- Problem requirements -
Print exactly the lines below between the line holding "(588, 269) none" and the line holding "[766,1476,928,1488] [125,1500,256,1514] instantiates", inclusive, and nothing more.

(Version difference data)
--------------------

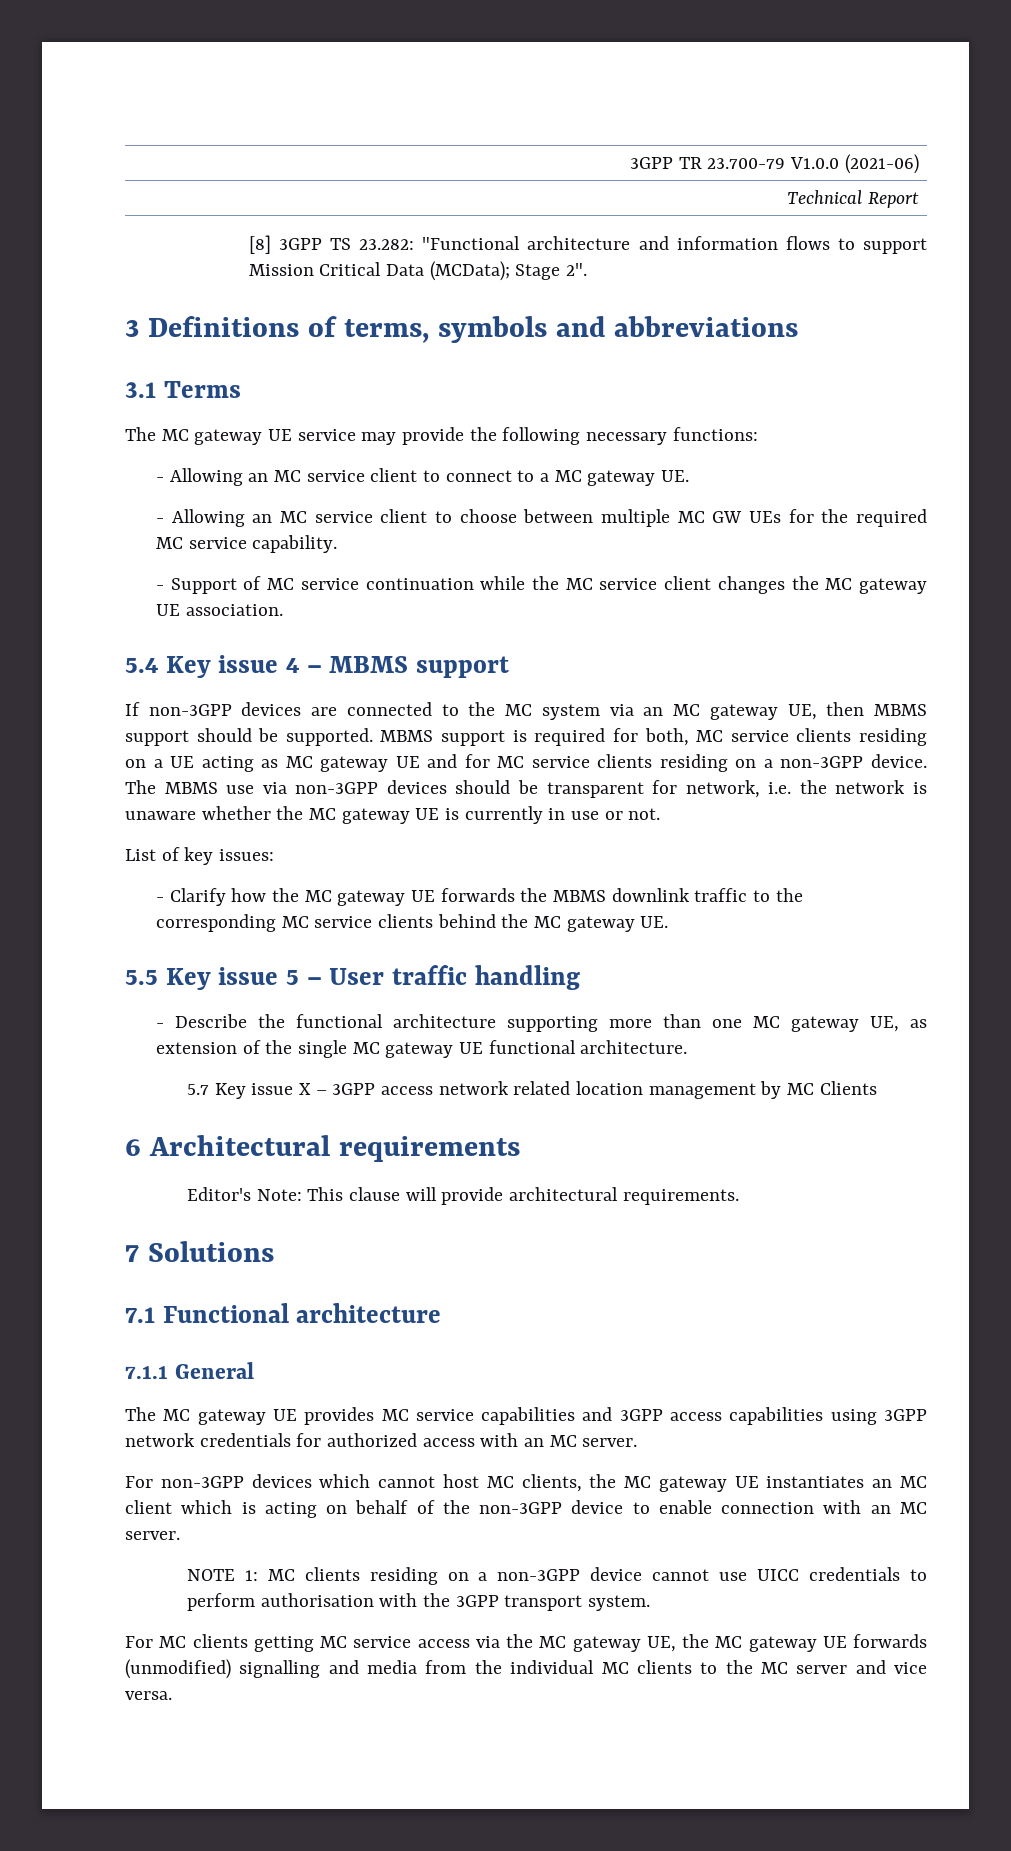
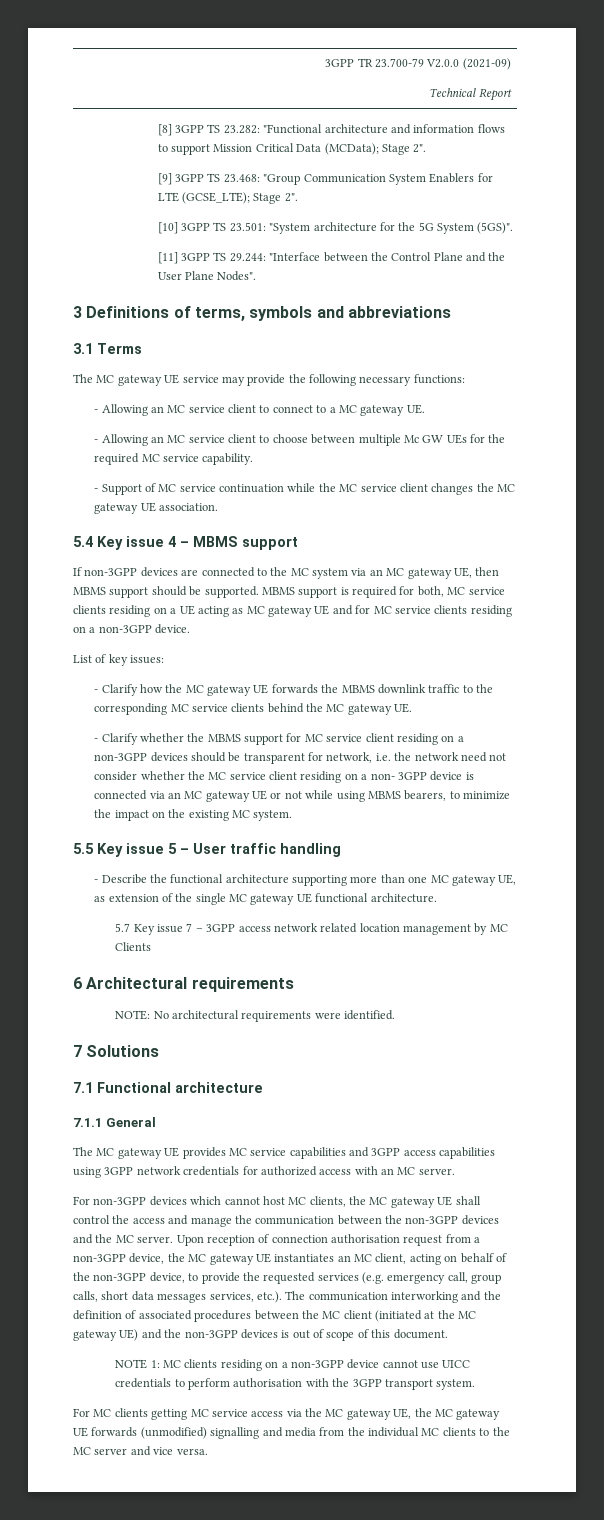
[789,154,919,174] V1.0.0 (2021-06) -> [426,58,511,70] V2.0.0 (2021-09)
(588, 269) none -> [157,173,493,185] [157,192,298,204] [157,222,514,234] [157,252,506,264] [157,271,257,281] // [9] 3GPP TS 23.468: "Group Communication System Enablers for LTE (GCSE_LTE); Stage 2". // [10] 3GPP TS 23.501: "System architecture for the 5G System (5GS)". // [11] 3GPP TS 29.244: "Interface between the Control Plane and the User Plane Nodes".
[677,511,705,523] MC -> [403,435,419,443] Mc
[125,780,927,798] [125,806,661,824] The MBMS use via non-3GPP devices should be transparent for network, i.e. the network is unaware whether the MC gateway UE is currently in use or not. -> (191, 629) none
(669, 922) none -> [94,733,464,745] [94,752,507,764] [94,771,474,783] [94,790,511,802] [94,809,293,821] // - Clarify whether the MBMS support for MC service client residing on a non-3GPP devices should be transparent for network, i.e. the network need not consider whether the MC service client residing on a non- 3GPP device is connected via an MC gateway UE or not while using MBMS bearers, to minimize the impact on the existing MC system.
[298,1083,311,1095] X -> [186,923,193,932] 7
[186,1187,739,1205] Editor's Note: This clause will provide architectural requirements. -> [115,1010,396,1022] NOTE: No architectural requirements were identified.
[766,1476,928,1488] [125,1500,256,1514] instantiates an MC client which is -> [455,1196,481,1205] [73,1215,499,1227] [73,1234,481,1246] [73,1253,407,1265] shall control the access and manage the communication between the non-3GPP devices and the MC server. Upon reception of connection authorisation request from a non-3GPP device, the MC gateway UE instantiates an MC client,
[571,1500,927,1514] [125,1531,180,1540] device to enable connection with an MC server. -> [149,1272,502,1284] [73,1291,501,1303] [73,1310,477,1322] [73,1329,448,1341] device, to provide the requested services (e.g. emergency call, group calls, short data messages services, etc.). The communication interworking and the definition of associated procedures between the MC client (initiated at the MC gateway UE) and the non-3GPP devices is out of scope of this document.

--------------------

- Answer space -
(588, 269) none -> [157,173,493,185] [157,192,298,204] [157,222,514,234] [157,252,506,264] [157,271,257,281] // [9] 3GPP TS 23.468: "Group Communication System Enablers for LTE (GCSE_LTE); Stage 2". // [10] 3GPP TS 23.501: "System architecture for the 5G System (5GS)". // [11] 3GPP TS 29.244: "Interface between the Control Plane and the User Plane Nodes".
[677,511,705,523] MC -> [403,435,419,443] Mc
[125,780,927,798] [125,806,661,824] The MBMS use via non-3GPP devices should be transparent for network, i.e. the network is unaware whether the MC gateway UE is currently in use or not. -> (191, 629) none
(669, 922) none -> [94,733,464,745] [94,752,507,764] [94,771,474,783] [94,790,511,802] [94,809,293,821] // - Clarify whether the MBMS support for MC service client residing on a non-3GPP devices should be transparent for network, i.e. the network need not consider whether the MC service client residing on a non- 3GPP device is connected via an MC gateway UE or not while using MBMS bearers, to minimize the impact on the existing MC system.
[298,1083,311,1095] X -> [186,923,193,932] 7
[186,1187,739,1205] Editor's Note: This clause will provide architectural requirements. -> [115,1010,396,1022] NOTE: No architectural requirements were identified.
[766,1476,928,1488] [125,1500,256,1514] instantiates an MC client which is -> [455,1196,481,1205] [73,1215,499,1227] [73,1234,481,1246] [73,1253,407,1265] shall control the access and manage the communication between the non-3GPP devices and the MC server. Upon reception of connection authorisation request from a non-3GPP device, the MC gateway UE instantiates an MC client,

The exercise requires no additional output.